Francesc Alted
I am a curious person who studied Physics (BSc, MSc) and Applied Maths (MSc). I spent over a year at CERN for my MSc in High Energy Physics. However, I found maths and computer sciences equally fascinating, so I left academia to pursue these fields. Over the years, I developed a passion for handling large datasets and using compression to enable their analysis on commodity hardware accessible to everyone.
I am the CEO of ironArray SLU and also leading the Blosc Development Team, and currently interested in determining, ahead of time, which combinations of codecs and filters can provide a personalized compression experience. I am also very excited in providing a way for sharing Blosc2 datasets in the network in an easy and effective way via Caterva2, and Cat2Cloud, a software as a service for handling and computing with datasets directly in the cloud.

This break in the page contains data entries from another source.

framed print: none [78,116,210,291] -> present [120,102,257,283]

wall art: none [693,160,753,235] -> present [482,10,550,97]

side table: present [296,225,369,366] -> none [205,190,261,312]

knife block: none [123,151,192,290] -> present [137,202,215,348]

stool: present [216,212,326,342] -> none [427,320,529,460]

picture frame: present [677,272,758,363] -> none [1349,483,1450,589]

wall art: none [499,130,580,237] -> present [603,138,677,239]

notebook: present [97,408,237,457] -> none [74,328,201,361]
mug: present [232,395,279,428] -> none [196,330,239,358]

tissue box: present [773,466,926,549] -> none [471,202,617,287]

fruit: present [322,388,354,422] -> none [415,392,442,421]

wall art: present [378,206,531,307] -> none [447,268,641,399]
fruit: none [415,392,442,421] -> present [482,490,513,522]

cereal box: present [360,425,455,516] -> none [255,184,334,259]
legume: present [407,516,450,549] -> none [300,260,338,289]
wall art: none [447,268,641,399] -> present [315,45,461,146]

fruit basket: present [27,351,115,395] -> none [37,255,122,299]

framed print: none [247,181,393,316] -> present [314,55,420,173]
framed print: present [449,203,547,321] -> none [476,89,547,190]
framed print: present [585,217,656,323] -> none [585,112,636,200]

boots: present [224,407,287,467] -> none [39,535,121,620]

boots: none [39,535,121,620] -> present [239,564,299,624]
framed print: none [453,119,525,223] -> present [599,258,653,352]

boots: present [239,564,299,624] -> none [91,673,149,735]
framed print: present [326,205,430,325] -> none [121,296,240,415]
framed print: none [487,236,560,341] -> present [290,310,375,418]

As an Open Source believer, I started the PyTables project more than 20 years ago. After 25 years in this business, I started several other useful open source projects like Blosc2, Caterva2 and Btune; those efforts won me two prizes that mean a lot to me:
You can know more on what I am working on by reading my latest blogs.
Session
As datasets grow, I/O becomes a primary bottleneck, slowing down scientific computing and data analysis. This tutorial provides a hands-on introduction to Blosc2, a powerful meta-compressor designed to turn I/O-bound workflows into CPU-bound ones. We will move beyond basic compression and explore how to structure data for high-performance computation.
Participants will learn to use the python-blosc2 library to compress and decompress data with various codecs and filters, optimizing for speed and ratio. The core of the tutorial will focus on the Blosc2 NDArray object, a chunked, N-dimensional array that lives on disk or in memory. Through a series of interactive exercises, you will learn how to perform out-of-core mathematical operations and analytics directly on compressed arrays, effectively handling datasets larger than available RAM.
We will also cover practical topics like data storage backends, two-level partitioning for faster data slicing, and how to integrate Blosc2 into existing NumPy-based workflows. You will leave this session with the practical skills needed to significantly accelerate your data pipelines and manage massive datasets with ease.